In its land lease communities, which offers affordable accommodation catering mostly to over-50s, net sales of 50 homes reflected a slowing of releases in order to allow production to catch up with purchaser demand, Gupta said.
Project launches are supporting elevated enquiry levels, demonstrating ongoing demand for land lease community living, he said. Stockland expects to launch seven new communities by the end of FY24, and it has seen high occupancy and rent collection with average rental growth on FY22 at 6.3%. The business had 437 contracts on hand at about 18.2% higher average pricing against the first half.
The FY23 funds from operations (FFO) per security guidance range was maintained at 36.4 to 37.4c on a pre-tax basis, in line with prior guidance provided in August. Tax payable in FY23 is expected to be at the lower end of the guidance range of five to 10% of pre-tax group FFO, with the benefit of some remaining carry forward tax losses.
Distributions per security for the full year is expected to be within target payout ratio of 75% to 85% of FFO.
In its commercial portfolio, Stockland continued to see strength in across its industrial and logistics assets, with releasing spreads of 20.5 on new leases and renewals negotiated over the financial year-to-date, and high occupancy levels of 99.7% and a rent collection rate of 100% over the quarter. It has a $6.4 billion logistics development pipeline. Its $500 million-plus worth of targeted completions are now 92% pre-leased.

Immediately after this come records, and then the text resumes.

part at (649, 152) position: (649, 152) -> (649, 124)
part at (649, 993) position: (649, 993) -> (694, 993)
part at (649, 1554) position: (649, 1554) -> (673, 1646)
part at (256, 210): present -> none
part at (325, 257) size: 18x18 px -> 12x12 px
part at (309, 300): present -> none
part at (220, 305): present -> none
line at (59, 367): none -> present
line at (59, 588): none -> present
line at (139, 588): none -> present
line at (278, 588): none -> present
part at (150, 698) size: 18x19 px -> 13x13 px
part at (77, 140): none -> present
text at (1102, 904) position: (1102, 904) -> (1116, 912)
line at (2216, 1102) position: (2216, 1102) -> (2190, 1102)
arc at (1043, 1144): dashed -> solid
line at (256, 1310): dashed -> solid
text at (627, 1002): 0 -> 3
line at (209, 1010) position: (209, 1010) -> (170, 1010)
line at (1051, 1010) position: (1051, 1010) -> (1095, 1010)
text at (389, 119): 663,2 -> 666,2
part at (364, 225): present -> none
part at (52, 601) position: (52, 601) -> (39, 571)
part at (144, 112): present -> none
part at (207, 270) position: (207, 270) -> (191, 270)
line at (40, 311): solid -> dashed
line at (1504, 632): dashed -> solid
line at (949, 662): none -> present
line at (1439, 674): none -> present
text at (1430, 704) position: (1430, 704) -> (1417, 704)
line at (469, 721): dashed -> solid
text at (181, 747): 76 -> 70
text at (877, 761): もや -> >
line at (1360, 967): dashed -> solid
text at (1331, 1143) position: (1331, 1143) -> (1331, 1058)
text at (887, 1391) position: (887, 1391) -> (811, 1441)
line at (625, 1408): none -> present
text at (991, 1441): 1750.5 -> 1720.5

Stockland said a majority of workplace portfolio is “currently being positioned for future development”, reflected in portfolio occupancy of 93.9% and weighted average lease expiry of 4.3 years. Construction is progressing at the M_Park Stage 1 project in Sydney’s Macquarie Park, in partnership with Ivanhoé Cambridge, with pre-leasing now at 66%.
Underpinned by a 75% weighted to essentials-based categories, total comparable sales grew by 10.9% for the March quarter comparable specialty sales by 9.0%. Relative to the pre-COVID comparable quarter in 2019, total comparable sales were 17.3% higher.